> [Action item]
Reproduce every line of text in each of the items below, without changing anything.

> [Task material]
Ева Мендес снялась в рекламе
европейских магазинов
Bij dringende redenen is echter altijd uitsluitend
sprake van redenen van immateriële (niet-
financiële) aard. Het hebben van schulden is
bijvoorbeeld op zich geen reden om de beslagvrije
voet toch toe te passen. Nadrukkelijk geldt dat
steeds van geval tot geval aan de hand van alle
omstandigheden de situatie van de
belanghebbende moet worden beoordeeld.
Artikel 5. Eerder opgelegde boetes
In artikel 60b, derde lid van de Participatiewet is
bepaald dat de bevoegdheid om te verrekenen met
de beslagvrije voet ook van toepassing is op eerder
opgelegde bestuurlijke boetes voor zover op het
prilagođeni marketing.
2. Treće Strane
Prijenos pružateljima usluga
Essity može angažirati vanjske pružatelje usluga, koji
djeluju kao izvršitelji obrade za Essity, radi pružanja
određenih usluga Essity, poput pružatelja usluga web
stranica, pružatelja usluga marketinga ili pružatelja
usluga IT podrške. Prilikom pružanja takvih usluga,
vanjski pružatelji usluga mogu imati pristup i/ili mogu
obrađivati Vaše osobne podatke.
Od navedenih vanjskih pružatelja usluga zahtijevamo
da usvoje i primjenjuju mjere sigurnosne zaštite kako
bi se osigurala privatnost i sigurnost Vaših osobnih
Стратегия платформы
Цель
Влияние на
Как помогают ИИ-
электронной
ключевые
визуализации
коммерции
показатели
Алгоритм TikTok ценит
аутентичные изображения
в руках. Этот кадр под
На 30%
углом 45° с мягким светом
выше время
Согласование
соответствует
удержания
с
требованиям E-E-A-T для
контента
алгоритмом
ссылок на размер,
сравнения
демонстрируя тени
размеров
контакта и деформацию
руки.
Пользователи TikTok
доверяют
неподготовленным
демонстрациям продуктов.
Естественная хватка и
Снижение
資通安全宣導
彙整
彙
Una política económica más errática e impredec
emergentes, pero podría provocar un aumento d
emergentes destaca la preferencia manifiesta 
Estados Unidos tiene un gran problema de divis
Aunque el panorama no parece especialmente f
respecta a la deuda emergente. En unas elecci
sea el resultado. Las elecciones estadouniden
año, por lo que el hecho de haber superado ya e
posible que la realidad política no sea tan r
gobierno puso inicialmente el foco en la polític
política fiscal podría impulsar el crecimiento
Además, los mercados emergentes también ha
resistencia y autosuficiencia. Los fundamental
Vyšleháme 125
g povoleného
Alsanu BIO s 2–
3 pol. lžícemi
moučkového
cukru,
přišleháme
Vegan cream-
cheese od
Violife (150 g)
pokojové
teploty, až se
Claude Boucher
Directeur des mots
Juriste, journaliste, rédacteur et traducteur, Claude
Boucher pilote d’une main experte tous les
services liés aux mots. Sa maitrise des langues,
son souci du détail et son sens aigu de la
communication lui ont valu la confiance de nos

> [Response]
Ева Мендес снялась в рекламе
европейских магазинов
Bij dringende redenen is echter altijd uitsluitend
sprake van redenen van immateriële (niet-
financiële) aard. Het hebben van schulden is
bijvoorbeeld op zich geen reden om de beslagvrije
voet toch toe te passen. Nadrukkelijk geldt dat
steeds van geval tot geval aan de hand van alle
omstandigheden de situatie van de
belanghebbende moet worden beoordeeld.
Artikel 5. Eerder opgelegde boetes
In artikel 60b, derde lid van de Participatiewet is
bepaald dat de bevoegdheid om te verrekenen met
de beslagvrije voet ook van toepassing is op eerder
opgelegde bestuurlijke boetes voor zover op het
prilagođeni marketing.
2. Treće Strane
Prijenos pružateljima usluga
Essity može angažirati vanjske pružatelje usluga, koji
djeluju kao izvršitelji obrade za Essity, radi pružanja
određenih usluga Essity, poput pružatelja usluga web
stranica, pružatelja usluga marketinga ili pružatelja
usluga IT podrške. Prilikom pružanja takvih usluga,
vanjski pružatelji usluga mogu imati pristup i/ili mogu
obrađivati Vaše osobne podatke.
Od navedenih vanjskih pružatelja usluga zahtijevamo
da usvoje i primjenjuju mjere sigurnosne zaštite kako
bi se osigurala privatnost i sigurnost Vaših osobnih
Стратегия платформы
Цель
Влияние на
Как помогают ИИ-
электронной
ключевые
визуализации
коммерции
показатели
Алгоритм TikTok ценит
аутентичные изображения
в руках. Этот кадр под
На 30%
углом 45° с мягким светом
выше время
Согласование
соответствует
удержания
с
требованиям E-E-A-T для
контента
алгоритмом
ссылок на размер,
сравнения
демонстрируя тени
размеров
контакта и деформацию
руки.
Пользователи TikTok
доверяют
неподготовленным
демонстрациям продуктов.
Естественная хватка и
Снижение
資通安全宣導
彙整
彙
Una política económica más errática e impredec
emergentes, pero podría provocar un aumento d
emergentes destaca la preferencia manifiesta 
Estados Unidos tiene un gran problema de divis
Aunque el panorama no parece especialmente f
respecta a la deuda emergente. En unas elecci
sea el resultado. Las elecciones estadouniden
año, por lo que el hecho de haber superado ya e
posible que la realidad política no sea tan r
gobierno puso inicialmente el foco en la polític
política fiscal podría impulsar el crecimiento
Además, los mercados emergentes también ha
resistencia y autosuficiencia. Los fundamental
Vyšleháme 125
g povoleného
Alsanu BIO s 2–
3 pol. lžícemi
moučkového
cukru,
přišleháme
Vegan cream-
cheese od
Violife (150 g)
pokojové
teploty, až se
Claude Boucher
Directeur des mots
Juriste, journaliste, rédacteur et traducteur, Claude
Boucher pilote d’une main experte tous les
services liés aux mots. Sa maitrise des langues,
son souci du détail et son sens aigu de la
communication lui ont valu la confiance de nos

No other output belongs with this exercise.